Figure 4. Sectioned right wing lower skin (upper image) and upper skin (lower image) after the upper skin was separated from the spar. The lower skin shows mating fracture surfaces at the inboard end of the leading-edge bond line.

Mating sides of the fracture through the right-wing spar upper cap are shown in figures 5 and 6. Fiber reinforcement layers were visible at the forward side of the upper spar cap, and the longitudinal reinforcement layers appeared to deviate from the spanwise direction outboard of the fracture surface. Dashed lines in figure 5 trace several of the reinforcement layers visible on the forward face of the upper cap showing observed variations in fiber alignment.

Figure 5. Mating sides of the right-wing spar upper cap fracture after the outboard side was separated from the upper skin.
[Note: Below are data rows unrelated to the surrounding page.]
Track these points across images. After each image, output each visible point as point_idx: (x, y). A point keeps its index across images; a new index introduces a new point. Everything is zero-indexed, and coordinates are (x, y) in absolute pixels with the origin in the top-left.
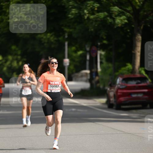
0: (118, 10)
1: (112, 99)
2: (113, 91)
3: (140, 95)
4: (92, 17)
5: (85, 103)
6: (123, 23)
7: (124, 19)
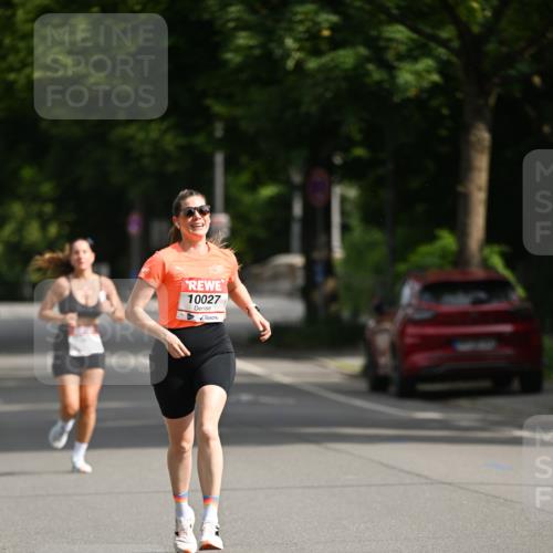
1: (385, 361)
3: (486, 346)
4: (312, 64)
5: (286, 374)
6: (425, 84)
7: (428, 72)
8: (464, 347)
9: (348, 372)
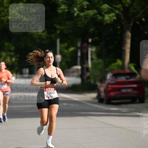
0: (108, 8)
1: (103, 94)
2: (103, 86)
3: (130, 90)
4: (82, 14)
5: (76, 98)
6: (112, 20)
7: (113, 16)
8: (124, 91)
9: (93, 97)
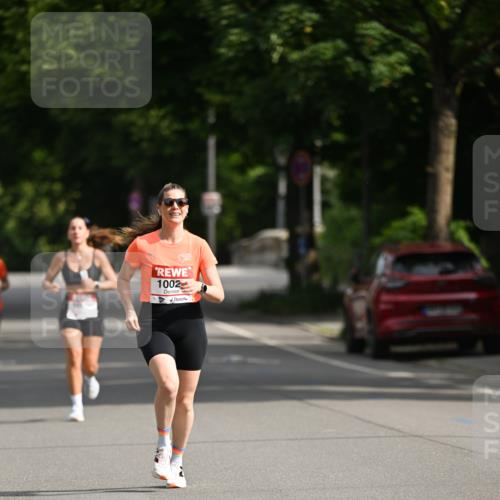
0: (382, 34)
1: (361, 325)
3: (452, 312)
4: (295, 56)
5: (272, 338)
6: (398, 75)
7: (401, 63)
8: (433, 313)
9: (328, 335)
Dashed lines indicate the orientation of reinforcement layers visible on the surface.

As viewed on the outboard side (figure 6), the fracture surface mostly had a rough fibrous appearance consistent with tensile overstress fracture. A small portion of the surface at the upper side of the fracture had a whiter flattened appearance consistent with compression failure. At the lower quarter of the fracture, the exposed longitudinal fibers were angled downward relative to the spanwise direction.

Figure 6. Inboard side (upper image) and outboard side (lower image) of the right-wing spar upper cap fracture.

Mating sides of the right-wing spar fracture through the lower cap are shown in figure 7. The fracture surfaces had a rough fibrous appearance consistent with tensile overstress fracture. A relatively large pocket of fractured resin was observed at the lower aft side of the fracture, and that portion of the fracture was the furthest outboard. A wrinkle was observed in the fibers at the lower surface forward of the resin pocket. Additionally, brackets in figure 7 indicate fibers in the upper half of the fracture that were angled significantly downward relative to the spanwise direction.

Figure 7. Inboard side (upper image) and oblique view of the outboard side (lower image) of the right-wing main spar lower cap fracture.